### AIM OF THE TASK
Reproduce the passage about the Apple Rock golf course word for word, starting with "The temperature at" and going on through "even more monstrous.".

[SELECTED TEXT — start]

The temperature at the Apple Rock course in Horseshoe Bay, Texas, was a blast-furnace 95 degrees. The winds whipped across the landscape at 30, 35 , 40 miles per hour. The course was a monster from the mind of Robert Trent Jones Sr., hills everywhere -- this was Texas Hill Country, located between Austin and San Antonio -- with seven water holes that included Lake LBJ, plus more than 50 bunkers located in the most inopportune places. The heat and the wind made the monster even more monstrous.

"This was the most difficult course in Texas in terrible conditions," said Brian Chafin, coach of the women from Centre College, another of the eight schools in the Division III Southern Collegiate Athletic Conference championships, April 22-24. "You had the wind, the heat. There were no bailout areas anywhere. Everybody had trouble."

[SELECTED TEXT — finish]
[DATA EXTRACTS — start]

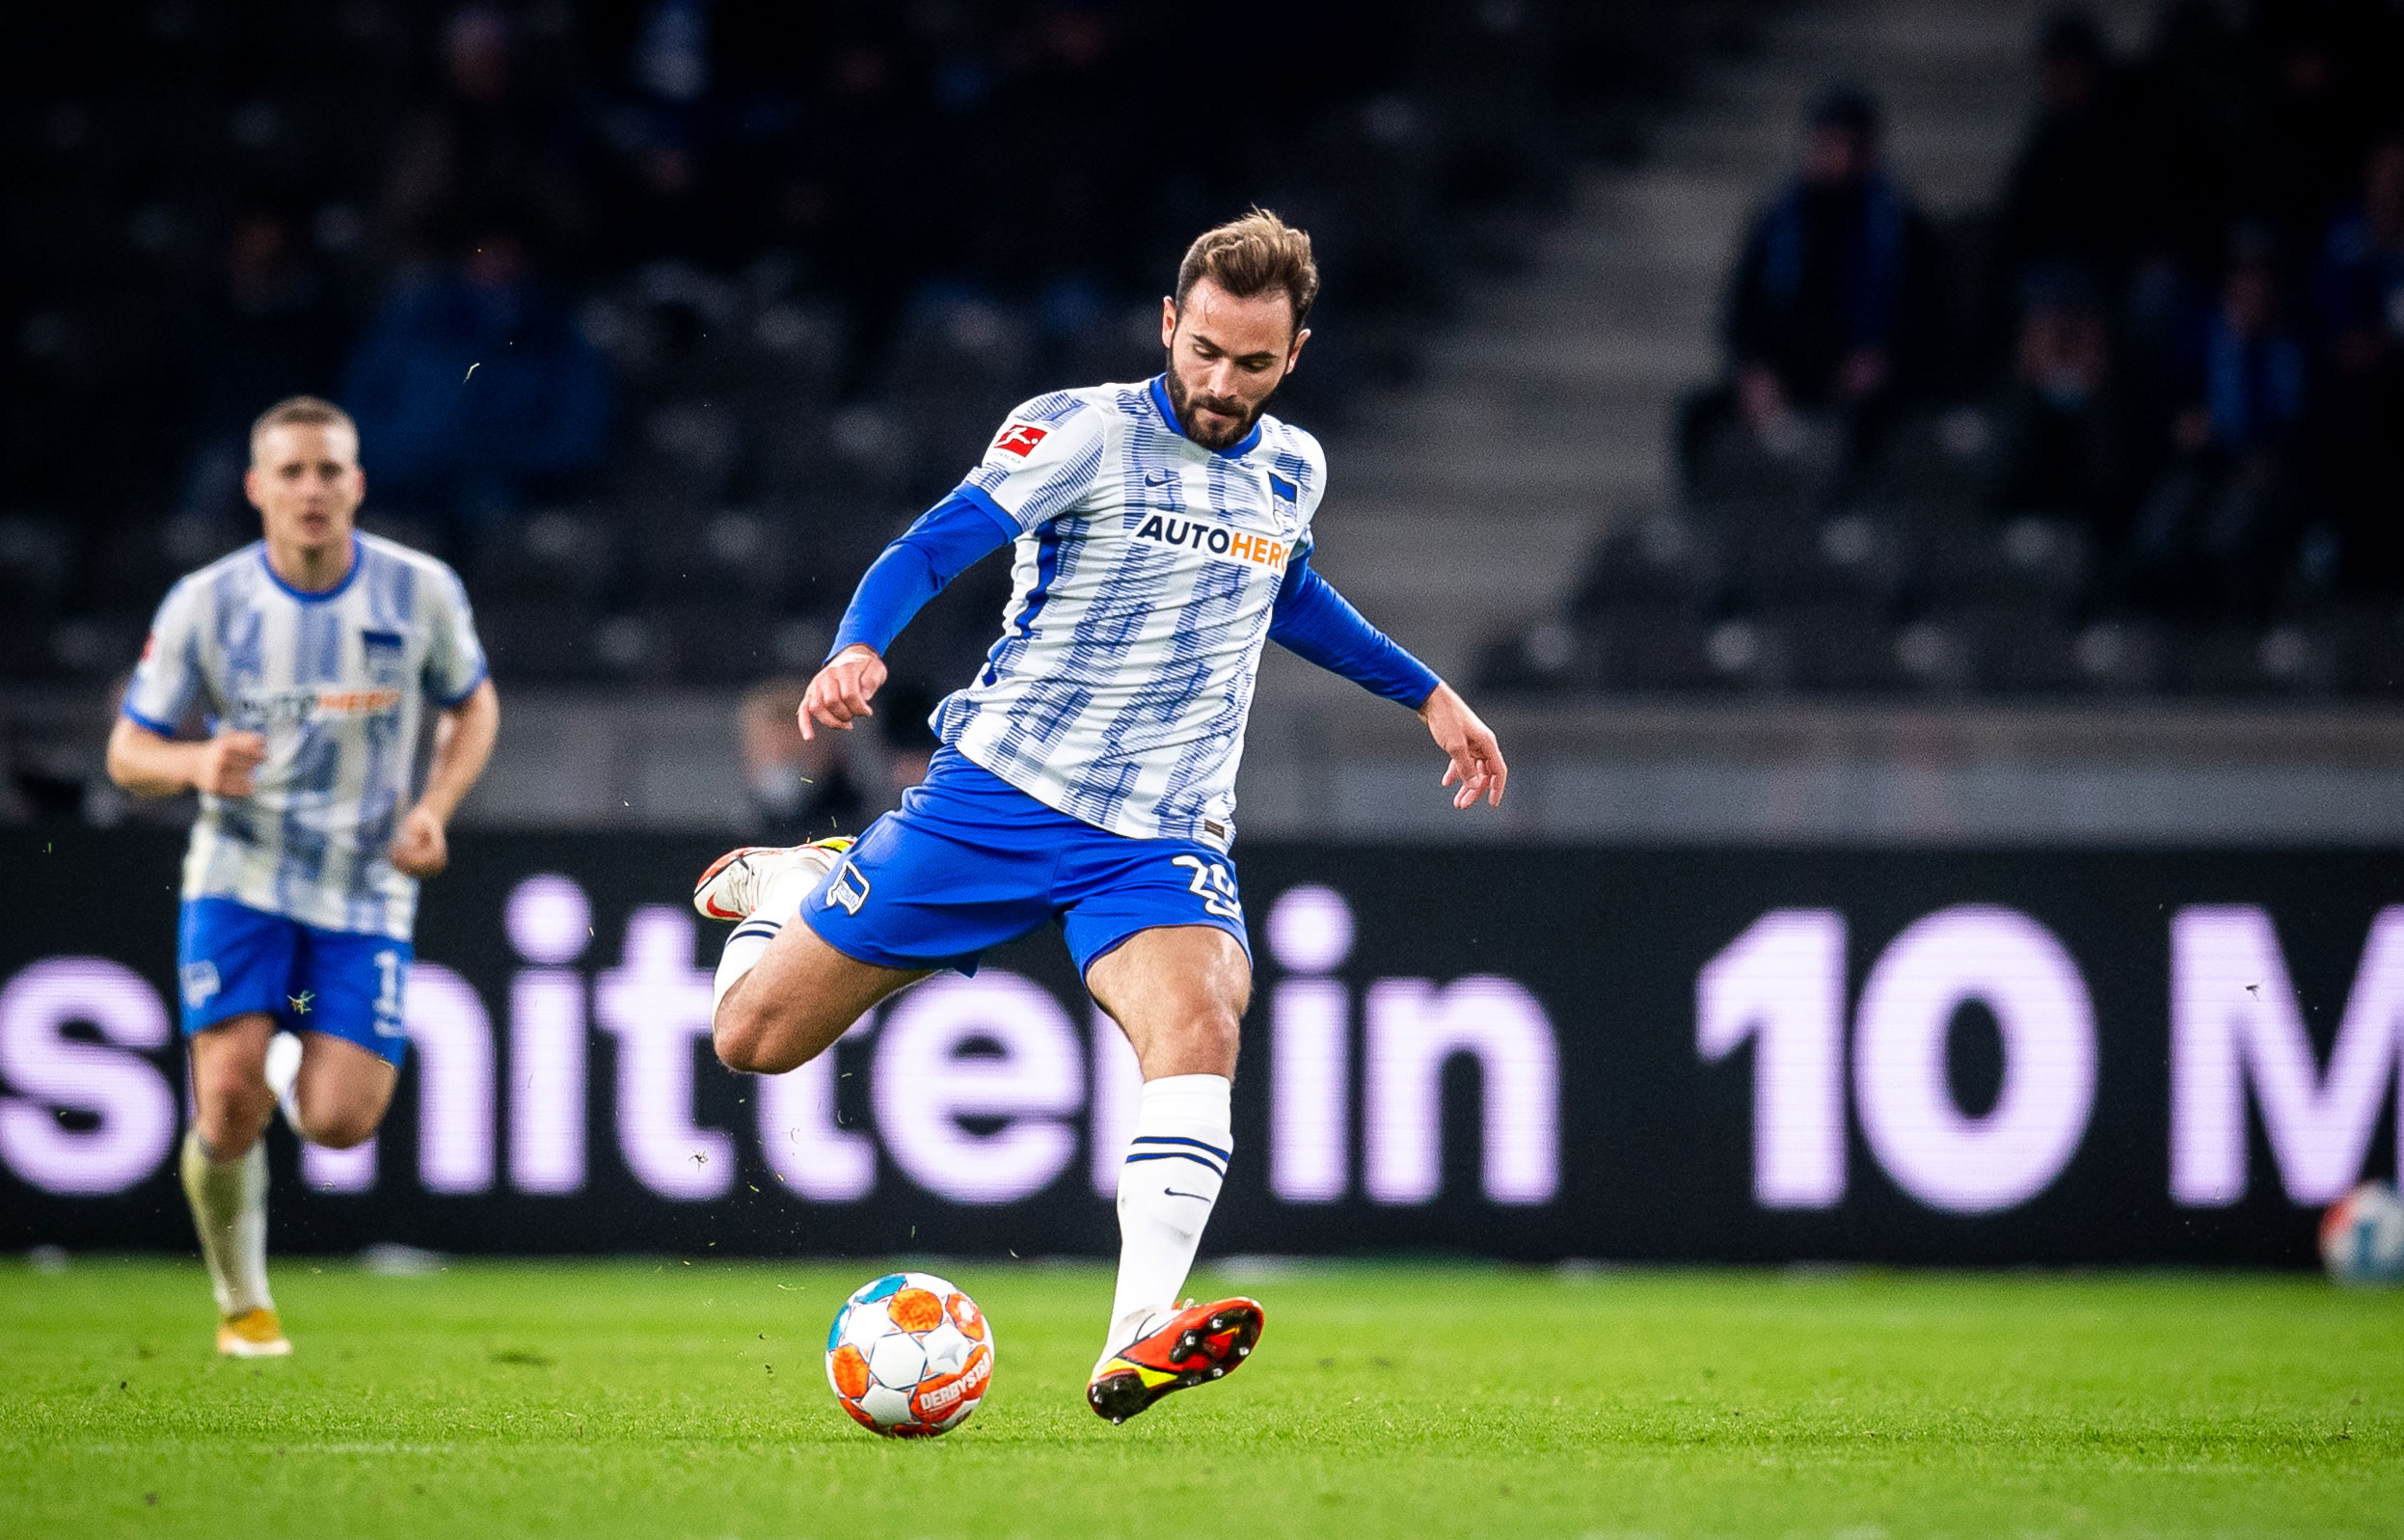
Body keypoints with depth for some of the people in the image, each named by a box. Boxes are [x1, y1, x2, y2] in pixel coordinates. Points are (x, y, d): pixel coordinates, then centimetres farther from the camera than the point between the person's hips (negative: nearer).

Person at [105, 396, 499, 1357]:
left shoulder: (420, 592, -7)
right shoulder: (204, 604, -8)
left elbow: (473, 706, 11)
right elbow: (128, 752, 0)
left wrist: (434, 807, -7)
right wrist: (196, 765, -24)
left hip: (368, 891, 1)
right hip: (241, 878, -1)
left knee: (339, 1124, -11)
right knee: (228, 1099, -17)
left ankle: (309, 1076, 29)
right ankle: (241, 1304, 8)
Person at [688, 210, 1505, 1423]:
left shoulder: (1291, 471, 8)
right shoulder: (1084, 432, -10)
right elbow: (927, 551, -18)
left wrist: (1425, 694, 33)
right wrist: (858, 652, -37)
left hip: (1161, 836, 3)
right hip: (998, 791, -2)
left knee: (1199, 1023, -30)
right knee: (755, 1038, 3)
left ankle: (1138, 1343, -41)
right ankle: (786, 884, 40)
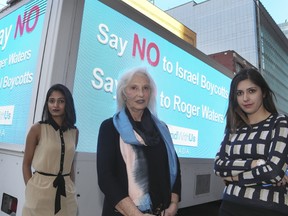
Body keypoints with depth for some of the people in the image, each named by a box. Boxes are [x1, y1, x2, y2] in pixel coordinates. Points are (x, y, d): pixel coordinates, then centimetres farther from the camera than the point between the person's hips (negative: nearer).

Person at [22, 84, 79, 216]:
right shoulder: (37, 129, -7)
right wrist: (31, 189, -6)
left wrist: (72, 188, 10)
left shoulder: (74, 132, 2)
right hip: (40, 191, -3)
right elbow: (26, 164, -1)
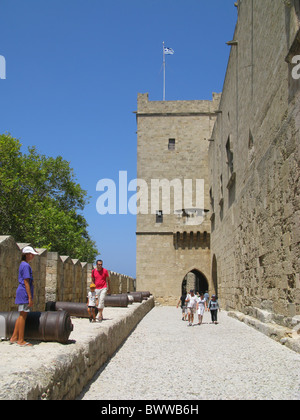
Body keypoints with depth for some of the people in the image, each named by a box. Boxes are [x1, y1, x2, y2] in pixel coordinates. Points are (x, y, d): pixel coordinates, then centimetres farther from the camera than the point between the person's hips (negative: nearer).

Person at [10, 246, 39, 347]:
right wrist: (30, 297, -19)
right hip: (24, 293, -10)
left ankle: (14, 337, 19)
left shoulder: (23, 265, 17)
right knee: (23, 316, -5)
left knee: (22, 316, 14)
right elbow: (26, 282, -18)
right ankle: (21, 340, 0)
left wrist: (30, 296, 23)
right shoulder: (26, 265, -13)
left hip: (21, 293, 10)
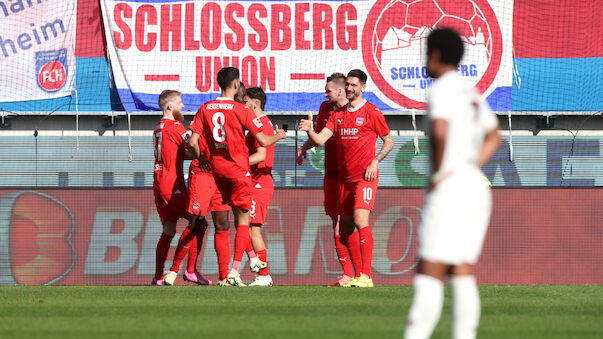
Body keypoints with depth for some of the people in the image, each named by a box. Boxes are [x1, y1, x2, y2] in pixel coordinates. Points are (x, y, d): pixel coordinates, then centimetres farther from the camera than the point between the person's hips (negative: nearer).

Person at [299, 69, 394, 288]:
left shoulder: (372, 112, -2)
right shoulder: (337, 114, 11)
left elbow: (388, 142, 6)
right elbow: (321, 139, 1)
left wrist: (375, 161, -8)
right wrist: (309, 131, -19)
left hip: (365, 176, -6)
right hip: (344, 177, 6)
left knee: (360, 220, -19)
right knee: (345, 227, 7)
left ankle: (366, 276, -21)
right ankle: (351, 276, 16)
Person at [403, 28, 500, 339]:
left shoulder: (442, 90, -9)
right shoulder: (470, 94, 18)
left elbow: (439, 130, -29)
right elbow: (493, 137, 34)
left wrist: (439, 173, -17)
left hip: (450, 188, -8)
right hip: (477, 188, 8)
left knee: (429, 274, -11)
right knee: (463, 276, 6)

[DATA EXTRACTS — finish]

### TASK SOLUTION
The temperature at the Apple Rock course in Horseshoe Bay, Texas, was a blast-furnace 95 degrees. The winds whipped across the landscape at 30, 35 , 40 miles per hour. The course was a monster from the mind of Robert Trent Jones Sr., hills everywhere -- this was Texas Hill Country, located between Austin and San Antonio -- with seven water holes that included Lake LBJ, plus more than 50 bunkers located in the most inopportune places. The heat and the wind made the monster even more monstrous.